Há uma gradação muito grande quando falamos em termos de agricultura familiar. Nós temos desde aquele muito pequenininho, que tem só um quintal praticamente, até unidades familiares que chegam a 100 hectares, como no Canadá, Estados Unidos, França e Alemanha, por exemplo. Isso não tira a grande noção de que são pequenos negócios, são pequenas atividades geridas pela família, empregando basicamente sistemas de decisão e recursos no âmbito familiar. Essa unidade dessa diversidade está sendo promovida pelo Ano Internacional da Agricultura Familiar.
Nós queremos mostrar a cara deles para o mundo reconhecer. Reconhecer que eles são fundamentais na produção de alimentos. Hoje, 80% dos alimentos do mundo vêm de segmentos distintos da agricultura familiar. Reconhecer que eles são fundamentais na conservação do meio ambiente, porque têm uma atividade mais diversificada, não são monocultores, então ajudam a conservar a diversidade ambiental. Reconhecer que eles têm um papel fundamental na luta contra a pobreza. Se nós conseguirmos que cada um deles seja produtor local para mercados locais nós estaremos erradicando a pobreza no mundo. Nós queremos também reconhecer neles uma sociedade mais democrática, no sentido de ter uma renda mais distribuída, ter uma propriedade melhor distribuída. É isso que a FAO está promovendo.
Eu não vejo uma contradição fundamental entre agricultura familiar e agronegócio.
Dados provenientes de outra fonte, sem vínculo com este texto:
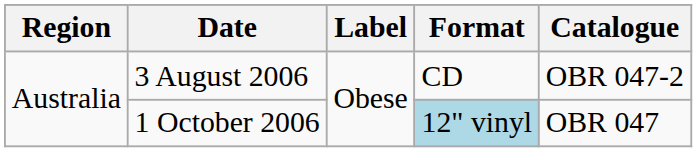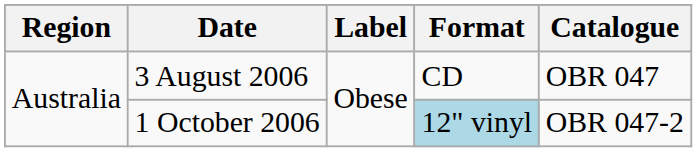3 August 2006 | Catalogue: OBR 047-2 -> OBR 047
1 October 2006 | Catalogue: OBR 047 -> OBR 047-2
Sempre disse isso, é minha posição e tenho livros sobre isso, colocando a coisa, a que me parece, no devido lugar: o agronegócio e a agricultura familiar concorrem por recursos do governo. Se o governo é capaz de fazer um menu de políticas para um e um menu diferente de políticas para o outro, e ter crédito para o agricultor familiar na medida em que ele precisa, e ter crédito para o agronegócio na medida que ele precisa, os dois têm um papel complementar muito importante, como mostra o caso brasileiro. No caso brasileiro, de um conflito evidente nos anos 2000, nós temos hoje uma convivência, uma cooperação entre agricultura familiar e agronegócio, porque a agricultura familiar também faz parte das cadeias produtivas. Não há uma cadeia produtiva no Brasil hoje, do milho, da soja, do arroz, do feijão, da cana-de-açúcar, que não tenha um componente majoritário de agricultores familiares. É um erro pensar que são cadeias exclusivas do agronegócio a soja, por exemplo, a produção de ovos, frangos, carnes, leite e tantos outros alimentos que, em geral, são identificados como agricultura familiar.